**ページ抜粋:**
++++

草食系?戦国武将はなぜ「玄米と味噌中心の食事」で戦い続けられたのか
戦国時代に活躍した「武将」と言われると、常に死と隣り合わせで、戦さと権力闘争に明け暮れているイメージだ。しかし、植物学者、稲垣栄洋氏は「戦国武将たちが植物を愛していた」と語る。戦国武将にとって植物を知ることは実利的な意味もあったのだ。
今回は、武将や武士たちと植物との知られざる関係に迫った、稲垣氏の著書『徳川家の家紋はなぜ三つ葉葵なのか』より「戦国武将はなぜ草食系の食事で戦い続けられたのか」にかかわるパートを一部抜粋、再構成してお届けする(以下、同書より抜粋)。
戦国武将はなぜ草食系の食事で戦い続けられた
戦国武将は、1日に玄米5合を食べていた。大正時代から昭和初期に活動した童話作家、宮沢賢治の詩、「雨ニモマケズ」には、「一日ニ玄米四合ト味噌ト少シノ野菜ヲタベ」という一節がある。宮沢賢治のような修道者であれば、米と大豆と野菜でよいかもしれないが、戦国武将は野山を走り回り、戦わなければならない。
玄米と味噌を中心とした食事は、確かに栄養バランスは良いが、どんなに栄養が豊富といっても、所詮は米と大豆。肉や魚などの動物性たんぱく質がまるでない。もちろん、たまに魚をとって食べることはあったかもしれないが、魚を常に食べることは難しかった。

++++

**課題の指示:**
1: 抜粋によれば、戦国武将は1日に玄米をどれだけ食べていたか。
2: 抜粋のうち、"草食系?戦国武将はなぜ「玄米と味噌中心の食事」で戦い続けられたのか"を含む語句で始まり"は実利的な意味もあったのだ。"で終わる部分を、一字も変えずに引用せよ。
抜粋だけを手がかりにすること。

++++

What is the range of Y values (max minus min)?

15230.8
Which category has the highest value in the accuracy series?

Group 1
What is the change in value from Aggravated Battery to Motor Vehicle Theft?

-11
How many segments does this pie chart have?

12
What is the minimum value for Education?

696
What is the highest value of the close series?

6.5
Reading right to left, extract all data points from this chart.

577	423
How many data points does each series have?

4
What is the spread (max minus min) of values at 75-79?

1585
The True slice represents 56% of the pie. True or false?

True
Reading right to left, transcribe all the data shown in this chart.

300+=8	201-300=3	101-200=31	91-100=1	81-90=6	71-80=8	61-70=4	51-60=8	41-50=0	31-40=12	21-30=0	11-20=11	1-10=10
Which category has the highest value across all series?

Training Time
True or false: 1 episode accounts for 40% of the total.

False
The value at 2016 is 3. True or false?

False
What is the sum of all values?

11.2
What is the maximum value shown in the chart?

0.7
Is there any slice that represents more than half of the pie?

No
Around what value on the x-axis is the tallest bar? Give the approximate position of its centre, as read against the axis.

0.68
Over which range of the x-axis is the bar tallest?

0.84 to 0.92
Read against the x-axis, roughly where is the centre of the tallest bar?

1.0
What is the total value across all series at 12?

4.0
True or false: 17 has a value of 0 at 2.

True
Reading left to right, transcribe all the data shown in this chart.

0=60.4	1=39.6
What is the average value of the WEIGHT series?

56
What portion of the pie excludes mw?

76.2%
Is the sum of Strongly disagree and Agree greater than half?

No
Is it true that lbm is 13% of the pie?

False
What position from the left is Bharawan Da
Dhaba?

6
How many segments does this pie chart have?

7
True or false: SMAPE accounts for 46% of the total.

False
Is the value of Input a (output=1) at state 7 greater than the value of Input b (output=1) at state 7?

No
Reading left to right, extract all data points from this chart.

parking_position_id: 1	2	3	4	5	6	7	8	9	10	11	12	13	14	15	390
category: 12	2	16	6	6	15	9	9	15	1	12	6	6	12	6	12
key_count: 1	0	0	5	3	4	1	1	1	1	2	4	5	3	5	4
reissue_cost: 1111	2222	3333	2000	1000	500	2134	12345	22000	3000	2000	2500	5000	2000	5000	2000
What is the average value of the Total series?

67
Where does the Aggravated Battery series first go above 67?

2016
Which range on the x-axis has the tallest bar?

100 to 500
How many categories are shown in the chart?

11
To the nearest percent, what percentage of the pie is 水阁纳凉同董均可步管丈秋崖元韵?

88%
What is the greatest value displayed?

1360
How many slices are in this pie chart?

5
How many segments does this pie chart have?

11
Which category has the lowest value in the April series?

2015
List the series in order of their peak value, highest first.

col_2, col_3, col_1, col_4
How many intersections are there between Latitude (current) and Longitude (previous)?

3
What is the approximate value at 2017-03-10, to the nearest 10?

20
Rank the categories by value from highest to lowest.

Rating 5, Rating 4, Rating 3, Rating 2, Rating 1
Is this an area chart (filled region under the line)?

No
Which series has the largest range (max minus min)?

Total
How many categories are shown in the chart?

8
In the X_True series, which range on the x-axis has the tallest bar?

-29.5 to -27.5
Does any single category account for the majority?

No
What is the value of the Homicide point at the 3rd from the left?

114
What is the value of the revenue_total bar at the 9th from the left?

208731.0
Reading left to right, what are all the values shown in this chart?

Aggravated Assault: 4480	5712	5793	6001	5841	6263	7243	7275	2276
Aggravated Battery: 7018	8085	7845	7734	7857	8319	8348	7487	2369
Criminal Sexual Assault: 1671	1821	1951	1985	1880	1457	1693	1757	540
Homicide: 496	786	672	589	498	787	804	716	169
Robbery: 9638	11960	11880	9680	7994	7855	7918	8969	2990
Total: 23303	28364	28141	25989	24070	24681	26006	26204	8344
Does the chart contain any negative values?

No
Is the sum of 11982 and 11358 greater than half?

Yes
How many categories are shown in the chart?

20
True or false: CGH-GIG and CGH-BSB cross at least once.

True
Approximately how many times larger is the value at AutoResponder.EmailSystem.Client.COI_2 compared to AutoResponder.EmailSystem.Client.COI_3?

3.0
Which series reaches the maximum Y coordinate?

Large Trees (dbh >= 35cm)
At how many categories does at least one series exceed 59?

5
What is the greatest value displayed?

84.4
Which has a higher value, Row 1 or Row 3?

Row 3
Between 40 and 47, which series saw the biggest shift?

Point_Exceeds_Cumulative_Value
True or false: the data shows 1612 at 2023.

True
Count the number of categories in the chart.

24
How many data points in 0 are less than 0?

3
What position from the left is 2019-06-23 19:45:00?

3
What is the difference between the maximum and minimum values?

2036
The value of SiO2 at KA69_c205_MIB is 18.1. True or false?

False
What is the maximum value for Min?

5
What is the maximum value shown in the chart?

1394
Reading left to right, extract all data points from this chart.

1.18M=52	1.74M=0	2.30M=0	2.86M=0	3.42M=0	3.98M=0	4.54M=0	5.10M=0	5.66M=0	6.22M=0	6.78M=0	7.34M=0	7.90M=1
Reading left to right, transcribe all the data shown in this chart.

++++

**課題別の解答:**
1: 玄米5合。

2:
草食系?戦国武将はなぜ「玄米と味噌中心の食事」で戦い続けられたのか
戦国時代に活躍した「武将」と言われると、常に死と隣り合わせで、戦さと権力闘争に明け暮れているイメージだ。しかし、植物学者、稲垣栄洋氏は「戦国武将たちが植物を愛していた」と語る。戦国武将にとって植物を知ることは実利的な意味もあったのだ。